Near the end of his book, Scheuer finally states his solution clearly: the American government needs to stop fighting a half-hearted war that is more like an act of policing. Instead, Americans need to realise they are in a real war, major casualties are inevitable, and many people will die. When it comes to the Muslim world, a lot of Muslims need to die too, “The piles of dead will include as many or more civilians as combatants because our enemy wears no uniforms.” (p. 241) However, killing thousands or millions of Muslims is not enough,
With killing must come a Sherman-like razing of infrastructure. Roads and irrigation systems; bridges, power plants, and crops in the field; fertilizer plants and grain mills – all these and more will need to be destroyed to deny the enemy its support base. (p. 241)

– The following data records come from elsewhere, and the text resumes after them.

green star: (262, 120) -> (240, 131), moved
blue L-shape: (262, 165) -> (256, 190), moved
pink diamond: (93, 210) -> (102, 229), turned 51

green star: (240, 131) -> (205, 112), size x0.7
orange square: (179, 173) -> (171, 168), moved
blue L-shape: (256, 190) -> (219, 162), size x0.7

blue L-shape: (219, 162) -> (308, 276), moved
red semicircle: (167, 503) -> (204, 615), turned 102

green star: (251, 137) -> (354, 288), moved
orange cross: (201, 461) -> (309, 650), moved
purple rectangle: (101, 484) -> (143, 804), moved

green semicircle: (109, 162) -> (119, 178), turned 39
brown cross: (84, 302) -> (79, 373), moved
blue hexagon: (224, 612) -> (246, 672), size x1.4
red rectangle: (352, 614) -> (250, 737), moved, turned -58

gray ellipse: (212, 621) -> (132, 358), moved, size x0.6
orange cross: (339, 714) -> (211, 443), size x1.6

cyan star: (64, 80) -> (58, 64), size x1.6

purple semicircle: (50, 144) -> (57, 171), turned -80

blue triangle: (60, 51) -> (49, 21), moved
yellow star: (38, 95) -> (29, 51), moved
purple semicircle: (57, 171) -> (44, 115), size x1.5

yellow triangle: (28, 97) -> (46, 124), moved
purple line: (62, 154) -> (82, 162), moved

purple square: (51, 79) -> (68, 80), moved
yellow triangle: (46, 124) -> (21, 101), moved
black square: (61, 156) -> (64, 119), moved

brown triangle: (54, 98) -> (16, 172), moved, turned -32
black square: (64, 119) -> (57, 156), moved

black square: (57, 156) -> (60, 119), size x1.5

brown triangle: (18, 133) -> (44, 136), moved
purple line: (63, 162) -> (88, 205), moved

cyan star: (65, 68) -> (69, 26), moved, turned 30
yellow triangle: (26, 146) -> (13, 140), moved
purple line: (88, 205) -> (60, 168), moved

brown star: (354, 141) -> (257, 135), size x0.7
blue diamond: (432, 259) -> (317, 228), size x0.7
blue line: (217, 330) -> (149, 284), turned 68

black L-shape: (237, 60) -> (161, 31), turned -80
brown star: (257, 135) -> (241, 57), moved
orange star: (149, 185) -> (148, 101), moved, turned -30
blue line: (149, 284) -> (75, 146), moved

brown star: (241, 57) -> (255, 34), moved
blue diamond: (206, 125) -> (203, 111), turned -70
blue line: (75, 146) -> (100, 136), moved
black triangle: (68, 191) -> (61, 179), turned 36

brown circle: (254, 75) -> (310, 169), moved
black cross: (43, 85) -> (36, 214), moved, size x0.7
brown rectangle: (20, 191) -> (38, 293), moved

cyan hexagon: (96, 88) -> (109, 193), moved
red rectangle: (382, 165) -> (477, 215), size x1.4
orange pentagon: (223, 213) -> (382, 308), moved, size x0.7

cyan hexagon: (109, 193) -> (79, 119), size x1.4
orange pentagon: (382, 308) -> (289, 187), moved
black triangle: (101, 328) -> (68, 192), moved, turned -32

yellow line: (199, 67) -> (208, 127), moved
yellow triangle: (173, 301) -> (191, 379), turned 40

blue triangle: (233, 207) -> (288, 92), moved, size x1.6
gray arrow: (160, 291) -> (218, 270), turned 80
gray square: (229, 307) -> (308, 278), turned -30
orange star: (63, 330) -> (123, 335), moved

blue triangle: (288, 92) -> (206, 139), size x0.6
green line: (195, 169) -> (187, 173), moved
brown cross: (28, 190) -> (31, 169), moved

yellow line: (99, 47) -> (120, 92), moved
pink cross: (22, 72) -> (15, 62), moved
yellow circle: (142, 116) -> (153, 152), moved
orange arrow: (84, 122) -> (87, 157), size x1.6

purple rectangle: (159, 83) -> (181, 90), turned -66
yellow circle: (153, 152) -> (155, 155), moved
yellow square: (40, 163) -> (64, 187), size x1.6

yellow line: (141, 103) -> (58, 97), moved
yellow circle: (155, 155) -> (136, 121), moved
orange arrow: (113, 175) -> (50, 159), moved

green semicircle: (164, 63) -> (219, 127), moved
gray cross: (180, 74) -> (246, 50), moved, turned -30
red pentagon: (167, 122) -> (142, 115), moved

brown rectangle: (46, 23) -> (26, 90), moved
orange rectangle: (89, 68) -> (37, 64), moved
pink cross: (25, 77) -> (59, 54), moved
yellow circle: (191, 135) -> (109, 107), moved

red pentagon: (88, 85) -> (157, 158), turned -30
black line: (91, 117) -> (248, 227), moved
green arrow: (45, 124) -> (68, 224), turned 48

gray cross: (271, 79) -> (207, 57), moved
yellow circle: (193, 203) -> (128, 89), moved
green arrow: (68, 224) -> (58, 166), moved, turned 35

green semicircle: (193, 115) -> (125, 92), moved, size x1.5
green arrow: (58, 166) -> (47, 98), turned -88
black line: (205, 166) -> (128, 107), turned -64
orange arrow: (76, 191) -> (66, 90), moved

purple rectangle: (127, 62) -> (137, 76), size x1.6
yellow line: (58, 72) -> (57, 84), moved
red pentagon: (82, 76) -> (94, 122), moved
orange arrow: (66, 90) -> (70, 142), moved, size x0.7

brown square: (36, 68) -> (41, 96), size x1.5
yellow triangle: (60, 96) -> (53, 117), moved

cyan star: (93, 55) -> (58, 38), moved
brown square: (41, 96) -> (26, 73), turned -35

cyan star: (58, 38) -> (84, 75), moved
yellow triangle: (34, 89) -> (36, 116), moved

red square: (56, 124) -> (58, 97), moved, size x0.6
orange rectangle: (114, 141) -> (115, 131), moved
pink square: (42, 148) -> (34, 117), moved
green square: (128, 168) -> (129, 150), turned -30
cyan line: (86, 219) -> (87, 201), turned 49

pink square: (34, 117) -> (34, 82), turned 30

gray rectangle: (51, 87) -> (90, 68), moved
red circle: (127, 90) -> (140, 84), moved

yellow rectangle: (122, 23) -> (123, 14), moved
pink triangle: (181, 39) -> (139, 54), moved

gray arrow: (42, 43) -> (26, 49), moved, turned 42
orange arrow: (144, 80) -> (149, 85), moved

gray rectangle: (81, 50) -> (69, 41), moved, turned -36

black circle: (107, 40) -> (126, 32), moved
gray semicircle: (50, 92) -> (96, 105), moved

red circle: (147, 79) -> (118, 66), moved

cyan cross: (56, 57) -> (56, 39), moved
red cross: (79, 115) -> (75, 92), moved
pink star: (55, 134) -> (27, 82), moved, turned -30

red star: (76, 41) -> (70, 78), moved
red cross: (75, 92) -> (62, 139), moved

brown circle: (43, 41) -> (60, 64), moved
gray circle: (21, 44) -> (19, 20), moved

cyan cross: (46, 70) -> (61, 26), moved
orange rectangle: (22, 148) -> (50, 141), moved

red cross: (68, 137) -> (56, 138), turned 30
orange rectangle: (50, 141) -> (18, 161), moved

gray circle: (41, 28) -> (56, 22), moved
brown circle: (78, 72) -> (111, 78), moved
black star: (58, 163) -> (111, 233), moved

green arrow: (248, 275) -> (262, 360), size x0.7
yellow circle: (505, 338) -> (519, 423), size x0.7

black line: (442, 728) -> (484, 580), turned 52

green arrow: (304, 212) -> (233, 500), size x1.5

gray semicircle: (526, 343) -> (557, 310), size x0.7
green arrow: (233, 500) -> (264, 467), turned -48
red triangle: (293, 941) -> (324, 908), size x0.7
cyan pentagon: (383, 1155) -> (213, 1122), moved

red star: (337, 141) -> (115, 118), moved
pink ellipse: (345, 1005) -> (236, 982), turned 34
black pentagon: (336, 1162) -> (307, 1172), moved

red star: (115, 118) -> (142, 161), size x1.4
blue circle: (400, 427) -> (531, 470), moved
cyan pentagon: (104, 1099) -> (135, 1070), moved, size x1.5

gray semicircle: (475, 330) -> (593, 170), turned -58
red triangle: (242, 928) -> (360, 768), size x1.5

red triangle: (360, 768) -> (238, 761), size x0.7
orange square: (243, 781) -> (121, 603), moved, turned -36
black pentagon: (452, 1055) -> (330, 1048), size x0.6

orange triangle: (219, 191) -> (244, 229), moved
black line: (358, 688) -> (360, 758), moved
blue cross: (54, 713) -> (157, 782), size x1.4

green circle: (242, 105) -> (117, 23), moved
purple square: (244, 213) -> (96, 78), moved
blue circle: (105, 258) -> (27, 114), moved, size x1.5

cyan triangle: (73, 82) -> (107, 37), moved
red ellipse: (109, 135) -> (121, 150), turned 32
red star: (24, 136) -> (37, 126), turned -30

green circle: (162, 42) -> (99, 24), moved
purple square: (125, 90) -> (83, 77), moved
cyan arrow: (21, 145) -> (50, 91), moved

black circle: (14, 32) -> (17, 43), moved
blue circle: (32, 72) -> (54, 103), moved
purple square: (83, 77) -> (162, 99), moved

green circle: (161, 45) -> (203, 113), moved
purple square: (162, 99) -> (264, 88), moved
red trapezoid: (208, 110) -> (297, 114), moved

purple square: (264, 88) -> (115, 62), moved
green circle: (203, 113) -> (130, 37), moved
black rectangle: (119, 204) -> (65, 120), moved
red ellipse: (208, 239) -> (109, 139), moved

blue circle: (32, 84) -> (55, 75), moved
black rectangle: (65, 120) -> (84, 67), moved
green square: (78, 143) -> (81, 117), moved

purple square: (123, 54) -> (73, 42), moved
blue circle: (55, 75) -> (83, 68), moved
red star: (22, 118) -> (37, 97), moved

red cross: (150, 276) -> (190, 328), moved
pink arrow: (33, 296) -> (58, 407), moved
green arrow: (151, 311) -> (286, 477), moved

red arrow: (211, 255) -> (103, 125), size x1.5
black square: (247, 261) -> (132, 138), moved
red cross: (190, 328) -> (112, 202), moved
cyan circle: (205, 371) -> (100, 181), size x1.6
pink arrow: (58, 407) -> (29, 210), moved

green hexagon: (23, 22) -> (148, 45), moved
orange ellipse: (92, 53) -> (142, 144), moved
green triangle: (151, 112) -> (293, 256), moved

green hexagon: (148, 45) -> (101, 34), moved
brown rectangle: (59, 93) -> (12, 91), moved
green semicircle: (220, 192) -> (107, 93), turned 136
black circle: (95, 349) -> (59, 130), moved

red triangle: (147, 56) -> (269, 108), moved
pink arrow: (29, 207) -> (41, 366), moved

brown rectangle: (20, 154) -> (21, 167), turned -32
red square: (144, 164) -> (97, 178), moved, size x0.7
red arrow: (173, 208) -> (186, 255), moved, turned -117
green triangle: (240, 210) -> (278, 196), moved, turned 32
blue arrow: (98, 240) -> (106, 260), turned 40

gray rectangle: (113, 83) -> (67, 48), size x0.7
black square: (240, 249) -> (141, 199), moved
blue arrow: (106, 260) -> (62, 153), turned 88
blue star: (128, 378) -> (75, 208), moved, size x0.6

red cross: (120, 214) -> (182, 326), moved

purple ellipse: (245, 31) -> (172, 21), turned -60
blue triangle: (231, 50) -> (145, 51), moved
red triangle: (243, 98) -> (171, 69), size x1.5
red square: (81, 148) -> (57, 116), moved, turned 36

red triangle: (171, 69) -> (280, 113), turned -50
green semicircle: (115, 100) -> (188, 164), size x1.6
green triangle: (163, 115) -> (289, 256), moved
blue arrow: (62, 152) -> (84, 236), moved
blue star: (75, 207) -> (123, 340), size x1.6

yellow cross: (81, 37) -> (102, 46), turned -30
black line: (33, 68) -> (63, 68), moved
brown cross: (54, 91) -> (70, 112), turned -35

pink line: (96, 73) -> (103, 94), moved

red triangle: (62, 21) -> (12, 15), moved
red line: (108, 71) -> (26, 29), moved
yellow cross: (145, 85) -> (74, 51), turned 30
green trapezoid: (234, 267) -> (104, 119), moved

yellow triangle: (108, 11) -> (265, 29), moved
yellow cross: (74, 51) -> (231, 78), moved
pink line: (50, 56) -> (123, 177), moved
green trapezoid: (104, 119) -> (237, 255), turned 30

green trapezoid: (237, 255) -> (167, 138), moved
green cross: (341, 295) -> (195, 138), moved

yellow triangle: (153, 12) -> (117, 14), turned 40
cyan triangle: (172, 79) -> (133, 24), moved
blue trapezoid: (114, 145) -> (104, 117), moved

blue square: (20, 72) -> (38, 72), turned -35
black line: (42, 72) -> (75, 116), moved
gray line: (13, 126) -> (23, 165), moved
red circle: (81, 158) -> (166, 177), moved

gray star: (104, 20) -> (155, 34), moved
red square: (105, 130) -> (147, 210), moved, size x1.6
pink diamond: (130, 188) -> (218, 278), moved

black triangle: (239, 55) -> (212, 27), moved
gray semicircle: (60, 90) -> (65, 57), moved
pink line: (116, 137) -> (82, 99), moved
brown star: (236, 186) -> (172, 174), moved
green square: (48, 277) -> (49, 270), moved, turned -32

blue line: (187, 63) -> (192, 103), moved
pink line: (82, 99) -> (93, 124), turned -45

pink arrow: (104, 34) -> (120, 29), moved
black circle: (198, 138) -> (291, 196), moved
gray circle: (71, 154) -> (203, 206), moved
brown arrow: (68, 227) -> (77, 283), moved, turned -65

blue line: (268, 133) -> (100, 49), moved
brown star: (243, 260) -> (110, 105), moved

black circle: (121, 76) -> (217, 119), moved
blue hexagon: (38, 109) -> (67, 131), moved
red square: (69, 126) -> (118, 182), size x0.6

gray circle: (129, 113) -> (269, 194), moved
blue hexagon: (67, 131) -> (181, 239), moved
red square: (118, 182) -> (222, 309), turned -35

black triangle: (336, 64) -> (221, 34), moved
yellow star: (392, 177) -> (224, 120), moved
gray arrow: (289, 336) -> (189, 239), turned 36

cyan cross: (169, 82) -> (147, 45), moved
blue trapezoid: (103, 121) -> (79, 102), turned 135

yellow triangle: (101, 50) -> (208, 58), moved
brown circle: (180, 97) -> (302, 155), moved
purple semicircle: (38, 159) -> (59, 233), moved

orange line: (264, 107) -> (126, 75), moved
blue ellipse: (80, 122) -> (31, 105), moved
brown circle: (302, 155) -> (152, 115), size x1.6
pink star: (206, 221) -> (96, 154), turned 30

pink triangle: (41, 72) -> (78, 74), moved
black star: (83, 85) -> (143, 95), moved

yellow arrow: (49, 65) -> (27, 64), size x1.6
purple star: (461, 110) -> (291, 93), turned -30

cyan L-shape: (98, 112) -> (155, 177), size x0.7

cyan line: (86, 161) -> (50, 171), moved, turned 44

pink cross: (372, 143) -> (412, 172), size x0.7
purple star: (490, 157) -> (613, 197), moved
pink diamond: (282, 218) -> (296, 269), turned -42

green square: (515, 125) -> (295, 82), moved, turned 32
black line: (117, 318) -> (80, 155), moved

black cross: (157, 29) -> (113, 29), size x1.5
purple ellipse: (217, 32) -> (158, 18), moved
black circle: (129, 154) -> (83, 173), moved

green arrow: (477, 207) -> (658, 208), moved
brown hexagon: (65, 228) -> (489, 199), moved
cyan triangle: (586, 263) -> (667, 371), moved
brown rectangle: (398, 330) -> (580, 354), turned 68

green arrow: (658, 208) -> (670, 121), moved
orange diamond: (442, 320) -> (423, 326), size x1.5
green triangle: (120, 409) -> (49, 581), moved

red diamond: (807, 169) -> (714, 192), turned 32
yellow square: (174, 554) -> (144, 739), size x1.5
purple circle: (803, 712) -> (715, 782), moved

When he wrote these words, the US military was fighting in Iraq and Afghanistan. How many millions of Muslims would have died had Scheuer got his way? Why would they need to die anyway? Would it not have been easier for America to simply follow a peaceful foreign policy and send the troops home? That is what Ron Paul called for in 2008 (and 2012). I think Scheuer would have seen this as an act of weakness. This is really where I part company with him. Having made an excellent historical case why the Muslim world hates the United States government, I think he draws exactly the wrong conclusions on how to end the war on the Muslim world. It is fortunate that he never got his way because the American government would be even more hated. Stacks of human skulls would no longer be equated with just the Khmer Rouge.
The Americans retreated from Iraq years ago, and, as I write this in the summer of 2021, they are retreating from Afghanistan after twenty years. Of course, Osama bin Laden is long dead, but his goal of bankrupting America seems well under way. Estimates vary, but the cost of the war on terror has run into the trillions.